8-12 Dec 2019, Singapore
Stephen Z. D. Cheng received his Ph.D. degree at Rensselaer Polytechnic Institute at Troy, NY, in 1985. His research interests are in the area of chemistry, physics, and engineering of polymers and advanced functional materials including ordered structure, morphology, phase transition thermodynamics, kinetics, and molecular motions. His recent interests in particular are focusing on nanohybrid materials with different molecular chemical structures and physical topologies, architectures, interactions and their assemblies in the bulk, solution, and thin films. He is also active in developing researches of conducting polymers, photovoltaics, polymer optics, and photonics. Since 2018. He has been appointed as a dean of School of Molecular Science and Engineering and Dean of Advanced Institute of Sot Matter Science and Technology and Dean of School of Molecular Science and Engineering at South China University of Technology, China. In the past thirty-one years, he spent almost entire academic life at The University of Akron, US, where he held the R. C. Musson & Trustees Professor and serves as the Dean of the College of Polymer Science and Polymer Engineering at the University of Akron (2007-2014). He is the recipient of Presidential Young Investigator Award (NSF and White house, 1991), John H. Dillon Medal (APS, 1995), Mettler-Toledo Award (NATAS, 1999), TA Instrument Award (ICTAC, 2004), PMSE Cooperative Research Award (ACS, 2005), Polymer Physics Prize (APS, 2013), SPSJ International Award (JSPS, Japan, 2017), and other awards and recognitions. Cheng has been a Fellow of AAAS, APS, ACS (PMSE), NATAS and an Honorable Fellow of Chinese Chemical Society. He has been elected as a member of the National Academic of Engineering of US (2008).
"Topological Engineering of Giant Molecules: Structures and Functions"
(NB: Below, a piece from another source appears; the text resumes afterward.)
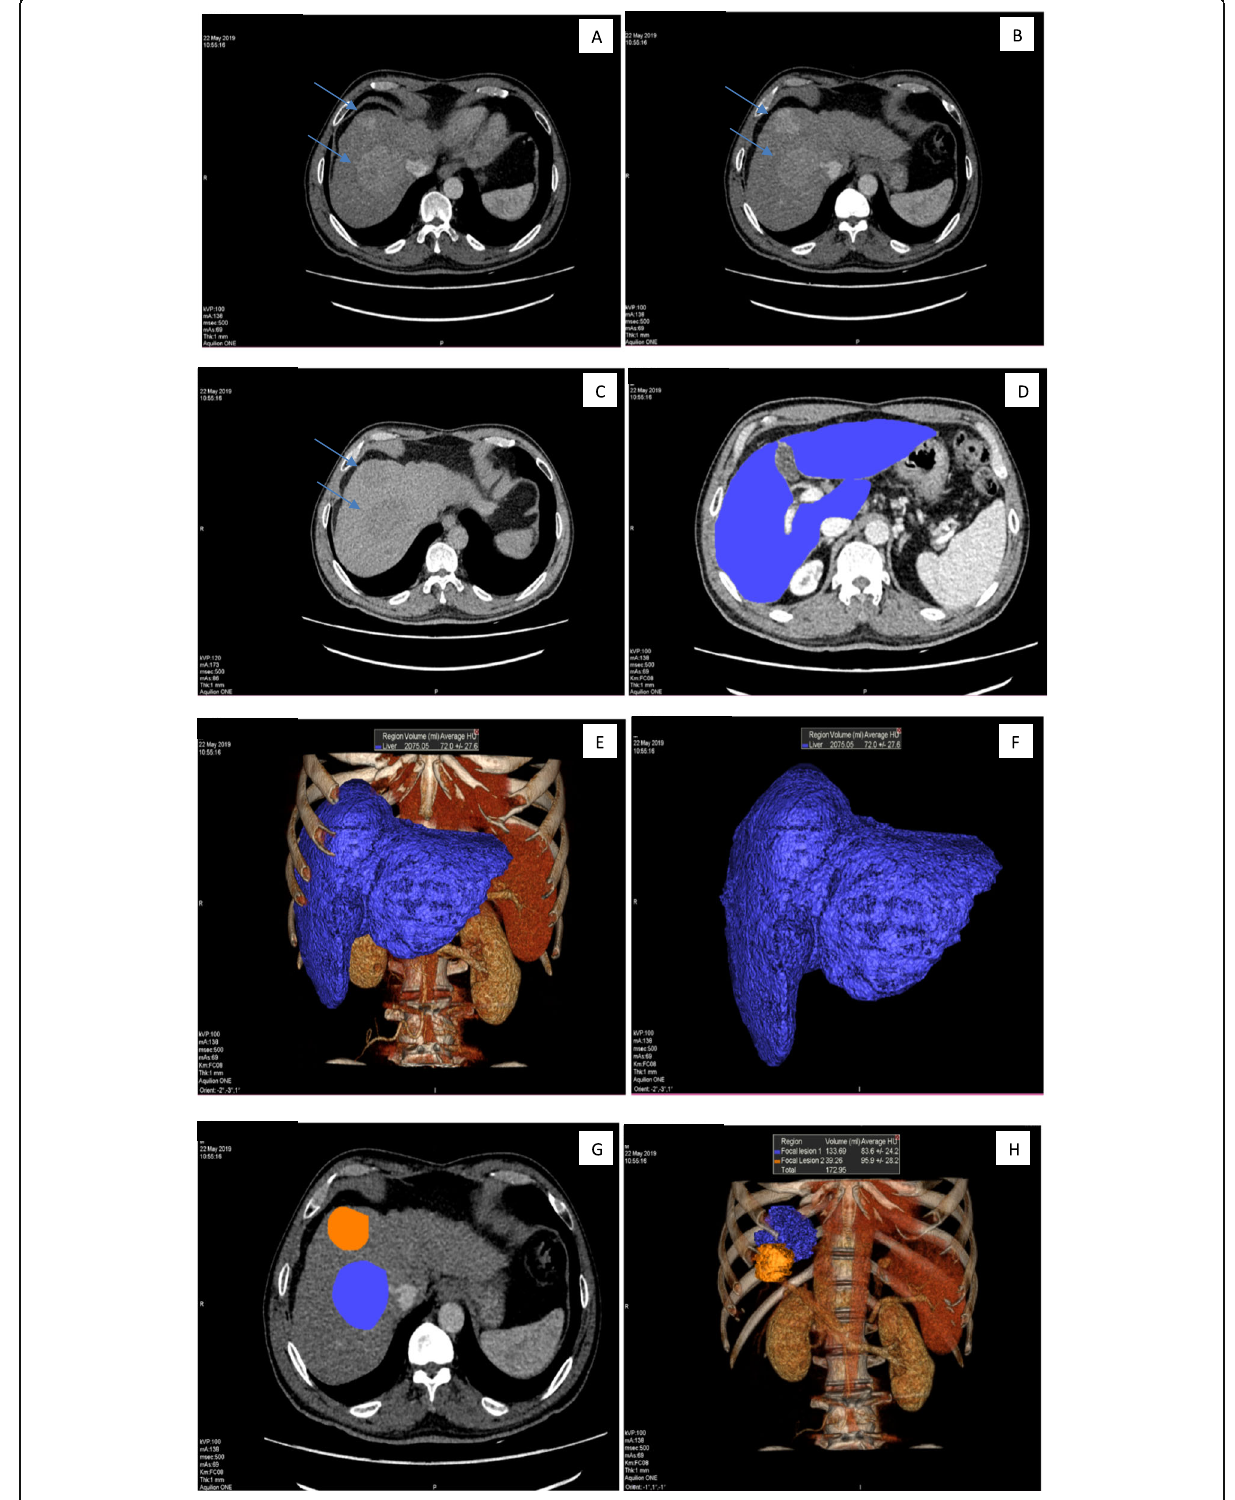
Fig. 3 Male patient aged 54 years old, with two right hepatic lobe focal lesions (HCC), triphasic CT examination axial arterial ( a , b ) and delayed ( c ) phase showing two right hepatic lobe focal lesions segment VIII, showing enhancement in arterial ( a , b ) with washout in delayed ( c ) phase. d – f CT volumetry of whole live (volume = 2075.05ml). g , h CT volumetry of the focal lesions (volume = 133.69 and 39.26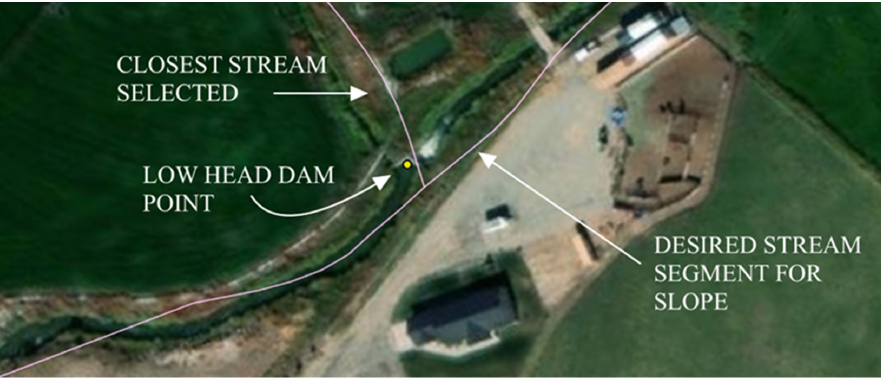
Figure 6. Example of a stream selection error for a low head dam with no fatalities in Idaho.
Inverse design and inverse thinking are critical steps in the new materials developments (materials genome approach). When we design materials with specific functional properties, we often start with independent building blocks which possess well-defined molecular functions and precise chemical structures. Using the “Molecular Lego” approach, we can then, in some cases with multiple steps, assemble such elemental building blocks together in preferred secondary structures (or packing schemes) to construct materials possessing topologically mandated hierarchical structures with desired functions. In this talk, a unique approach along this inverse design and inverse thinking path will be presented. Various “giant molecules” based on “nano-atoms” are designed and synthesized. “Nano-atoms” refer to shape-persistent molecular nanoparticles (MNPs) such as fullerenes, polyhedral oligomeric silsesquioxanes, polyoxometalates, and folded globular proteins, and others. These “nano-atoms” possess precisely-defined chemical structures, surface functionalities and molecular shapes, which serve as elemental units for the precision synthesis of “giant molecules” via methods such as click chemistry and other efficient chemical transformations. These “giant molecules” include, but are not limited to, giant surfactants, giant shape amphiphiles, and giant polyhedra. These “giant molecules” can assemble into diverse highly ordered building blocks (spherical and non-spherical) to further construct the thermodynamically stable and metastable hierarchical structures in the bulk, thin-film, and solution. Unconventional nanostructures can be obtained in various environments to exhibit specifically desired properties. This approach has provided a versatile platform for engineering nanostructures that are not only scientifically intriguing, but also technologically relevant.